Speaking of pregnancy, hop on over to check out my friend Stacey, who just gave birth to her daughter, the baby formerly known as Gordita! Congratulations!

* I keep reminding him that after the miracle of breastfeeding, the girls will resemble nothing so much as a tennis ball in a gym sock (seriously, I saw it described as such somewhere, and it stuck with me). But he is in denial and refuses that such a thing could ever happen. Reality check countdown begins ... now.

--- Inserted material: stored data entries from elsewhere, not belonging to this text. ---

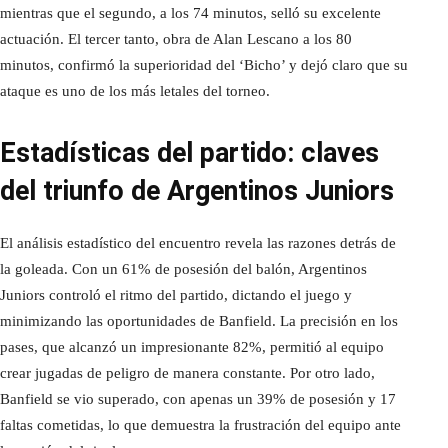
mientras que el segundo, a los 74 minutos, selló su excelente
actuación. El tercer tanto, obra de Alan Lescano a los 80
minutos, confirmó la superioridad del ‘Bicho’ y dejó claro que su
ataque es uno de los más letales del torneo.
Estadísticas del partido: claves
del triunfo de Argentinos Juniors
El análisis estadístico del encuentro revela las razones detrás de
la goleada. Con un 61% de posesión del balón, Argentinos
Juniors controló el ritmo del partido, dictando el juego y
minimizando las oportunidades de Banfield. La precisión en los
pases, que alcanzó un impresionante 82%, permitió al equipo
crear jugadas de peligro de manera constante. Por otro lado,
Banfield se vio superado, con apenas un 39% de posesión y 17
faltas cometidas, lo que demuestra la frustración del equipo ante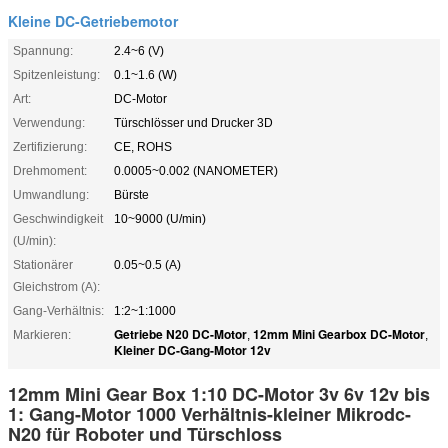
Kleine DC-Getriebemotor
Spannung:
2.4~6 (V)
Spitzenleistung:
0.1~1.6 (W)
Art:
DC-Motor
Verwendung:
Türschlösser und Drucker 3D
Zertifizierung:
CE, ROHS
Drehmoment:
0.0005~0.002 (NANOMETER)
Umwandlung:
Bürste
Geschwindigkeit
10~9000 (U/min)
(U/min):
Stationärer
0.05~0.5 (A)
Gleichstrom (A):
Gang-Verhältnis:
1:2~1:1000
Getriebe N20 DC-Motor
12mm Mini Gearbox DC-Motor
Markieren:
,
,
Kleiner DC-Gang-Motor 12v
12mm Mini Gear Box 1:10 DC-Motor 3v 6v 12v bis
1: Gang-Motor 1000 Verhältnis-kleiner Mikrodc-
N20 für Roboter und Türschloss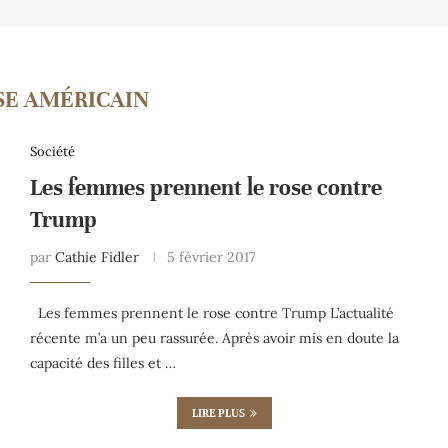
SE AMÉRICAIN
Société
Les femmes prennent le rose contre
Trump
par
Cathie Fidler
5 février 2017
Les femmes prennent le rose contre Trump L’actualité
récente m’a un peu rassurée. Après avoir mis en doute la
capacité des filles et …
LIRE PLUS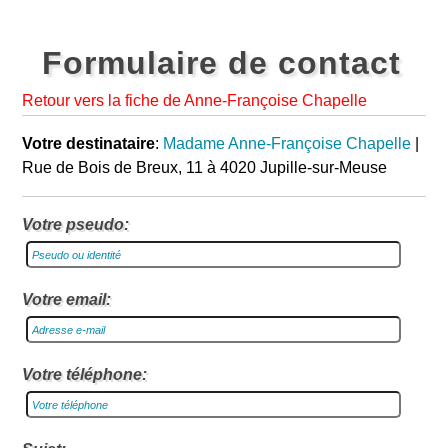
Formulaire de contact
Retour vers la fiche de Anne-Françoise Chapelle
Votre destinataire
:
Madame Anne-Françoise Chapelle
|
Rue de Bois de Breux, 11 à 4020 Jupille-sur-Meuse
Votre pseudo:
Votre email:
Votre téléphone: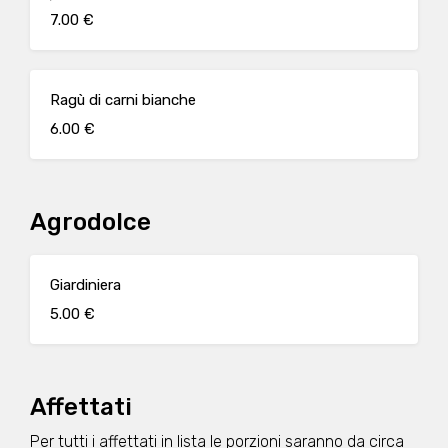
7.00 €
Ragù di carni bianche
6.00 €
Agrodolce
Giardiniera
5.00 €
Affettati
Per tutti i affettati in lista le porzioni saranno da circa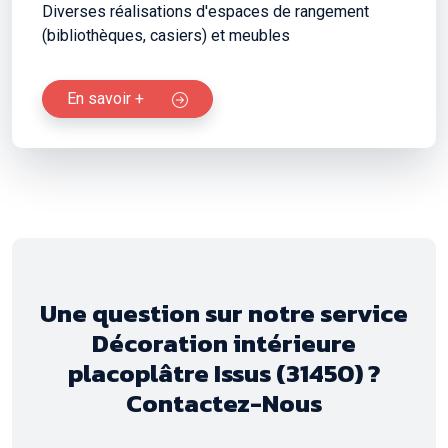
Diverses réalisations d'espaces de rangement
(bibliothèques, casiers) et meubles
En savoir +
Une question sur notre service
Décoration intérieure
placoplâtre Issus (31450) ?
Contactez-Nous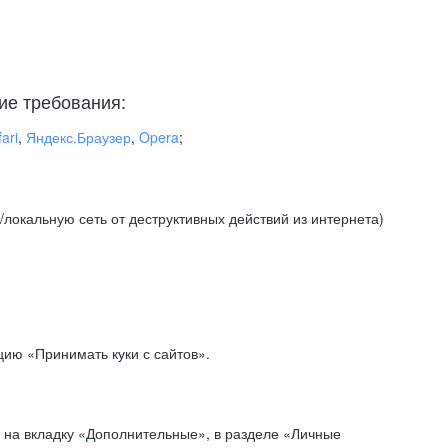
ие требования:
ari
,
Яндекс.Браузер
,
Opera
;
локальную сеть от деструктивных действий из интернета)
ию «Принимать куки с сайтов».
 на вкладку «Дополнительные», в разделе «Личные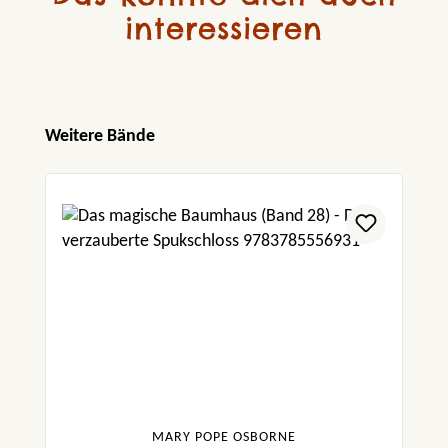
interessieren
Produktgalerie überspringen
Weitere Bände
MARY POPE OSBORNE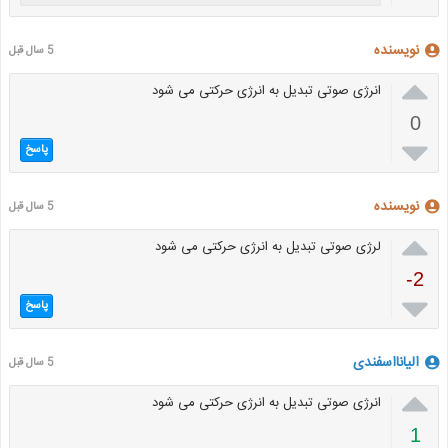
نویسنده
5 سال قبل

انرژی صوتی تبدیل به انرژی حرکتی می شود
0

پاسخ
نویسنده
5 سال قبل

لرژی صوتی تبدیل به انرژی حرکتی می شود
-2

پاسخ
الیانااسفندی
5 سال قبل

انرژی صوتی تبدیل به انرژی حرکتی می شود
1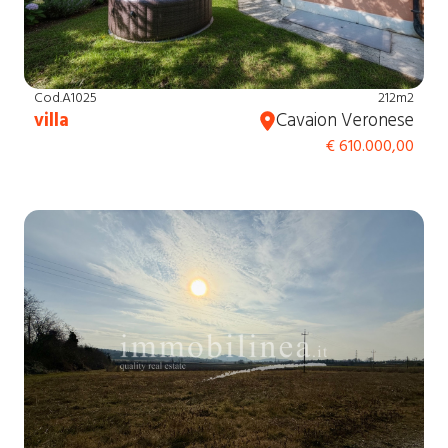
Cod.A1025
212m2
villa
Cavaion Veronese
€ 610.000,00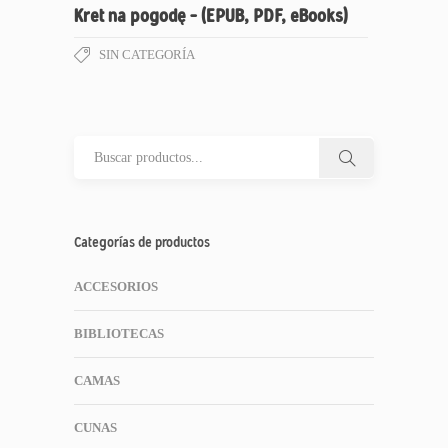
Kret na pogodę – (EPUB, PDF, eBooks)
SIN CATEGORÍA
Categorías de productos
ACCESORIOS
BIBLIOTECAS
CAMAS
CUNAS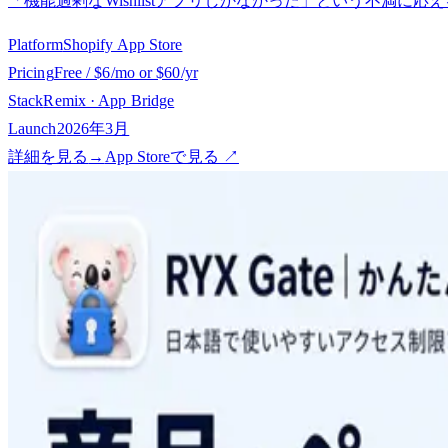
「機能過剰なWishlistアプリしかなかった」という不満に
Platform
Shopify App Store
Pricing
Free / $6/mo or $60/yr
Stack
Remix · App Bridge
Launch
2026年3月
詳細を見る
→
App Storeで見る ↗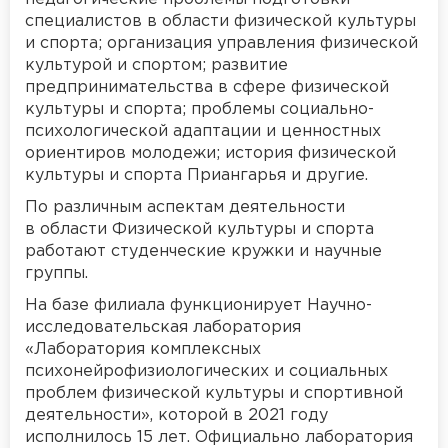
специалистов в области физической культуры
и спорта; организация управления физической
культурой и спортом; развитие
предпринимательства в сфере физической
культуры и спорта; проблемы социально-
психологической адаптации и ценностных
ориентиров молодежи; история физической
культуры и спорта Приангарья и другие.
По различным аспектам деятельности
в области Физической культуры и спорта
работают студенческие кружки и научные
группы.
На базе филиала функционирует Научно-
исследовательская лаборатория
«Лаборатория комплексных
психонейрофизиологических и социальных
проблем физической культуры и спортивной
деятельности», которой в 2021 году
исполнилось 15 лет. Официально лаборатория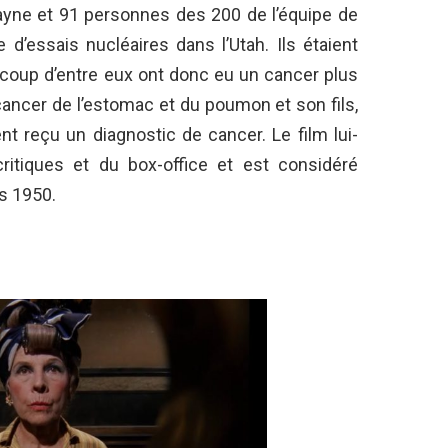
Wayne et 91 personnes des 200 de l’équipe de
e d’essais nucléaires dans l’Utah. Ils étaient
coup d’entre eux ont donc eu un cancer plus
cancer de l’estomac et du poumon et son fils,
ent reçu un diagnostic de cancer. Le film lui-
itiques et du box-office et est considéré
s 1950.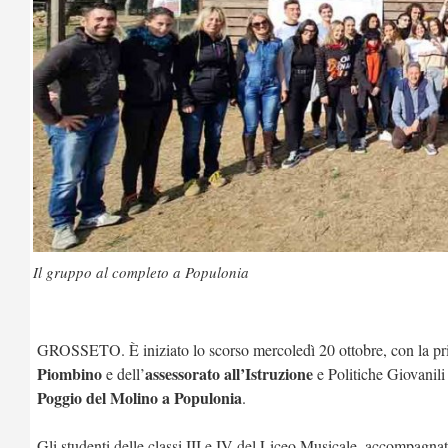
Il gruppo al completo a Populonia
GROSSETO. È iniziato lo scorso mercoledì 20 ottobre, con la prim
Piombino
assessorato all’Istruzione
e dell’
e Politiche Giovanili
Poggio del Molino a Populonia
.
Gli studenti delle classi III e IV del Liceo Musicale, accompagnat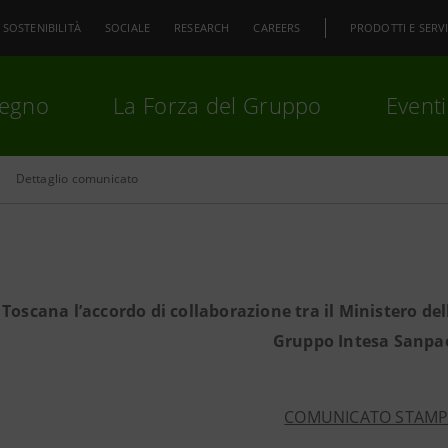
SOSTENIBILITÀ
SOCIALE
RESEARCH
CAREERS
PRODOTTI E SERVI
pegno
La Forza del Gruppo
Eventi
Dettaglio comunicato
premi
Invio
per cercare o
ESC
n Toscana l’accordo di collaborazione tra il Ministero dell
Gruppo Intesa Sanpa
COMUNICATO STAM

At 7:20 PM, Blogger Mignon said...

Pubes taking over the lower 1/3 of my body - Check

Linea Negra - Check (actually I thought that was pretty cool, and was sad when it disappeared)

Nauseated by the What to Expect book/sham - Check check check

At 9:24 AM, Blogger Arabella said...

Leg cramps--check (WTF is up with those???)

Nails growing like a werewolf's--check

I have also heard breasts described as a "tennis sock containing a single orange." I think that came from David Sedaris. Normally, I love him, but that one cost me a good several hours of sleep.

At 10:20 AM, Anonymous Liliana said...

I spent more years lactating than I spent in high CHECK CHECK CHECK its inevitable.

But its for a good cause. In fact, I cant think of a better cause.

At 12:30 PM, Anonymous TB said...

Hair on head falling out even FASTER than before and much much drier. Like straw. Hair on legs growing like freaking Rapunzel. HATE.

Throwing up in mouth comes from the lovely indigestion and overall gassiness. I have invested in extra large bottles of Tums and Gas-X.

Have not read one single pregnacy book, although I do get Babycenter updates on line. Have heard What to Expect is ridiculous though.

Boobs - HUGEmongous and hurty.

Butt - unfortunately getting bigger but hopefull this new bike riding kick will keep it in check.

Pregnancy mood swings - present, but actually not nearly as bad as the PMS I used to get, so I am very happy.

Did you ever see the movie Kingpin? I am very very scared my boobs are going to end up looking like the landlady's after breastfeeding.

At 8:30 PM, Blogger Blondie said...

Snort. You guys are very descriptive--love it.

At 11:02 PM, Anonymous dorothy said...

Alas, the hair, it eventually falls out. Or maybe that's just my sour grapes because I went off the pill a few months ago and now appear to be going bald. Ahem.

Best of luck with your pregnancy glowing!

At 8:59 PM, Anonymous Nancy said...

Stretch marks? check (during pregnancy, and afterward... of course)

Skin tags? Check (had any of those yet? those are fun...)

Definitely had the bigger chest going on, and I really didn't need any help in that department. But my hubby certainly didn't mind that effect, either. ;-)

At 4:30 PM, Blogger Mignon said...

ARGH! Skin tags! I forgot about those - creeeepy, but luckily just in my armpit. And they went away, thankfully. I'd rather have pubes up and down my thighs than skin tags.

At 2:56 PM, Blogger Tink said...

Oy. That tennis ball in sock image will never leave my head now. Thanks. You guys are giving me so much to look forward to. ;)

At 11:57 PM, Blogger Tits McGee said...

Skin tags, stretch marks, boobs sagging to the waist, mad crazy mood swings, unbelievable ongoing indigestion, and the leg cramps - oh! the leg cramps!

But all of it 100% worth it every time I snuggle my little sweetie.

At 2:16 AM, Blogger The Big Pugawug said...

just wait until you have to pee every hour on the hour from dusk 'til dawn.

for the heartburn -- tums are a pregnant lady's best friend, also papaya enzyme tablets help with digestion.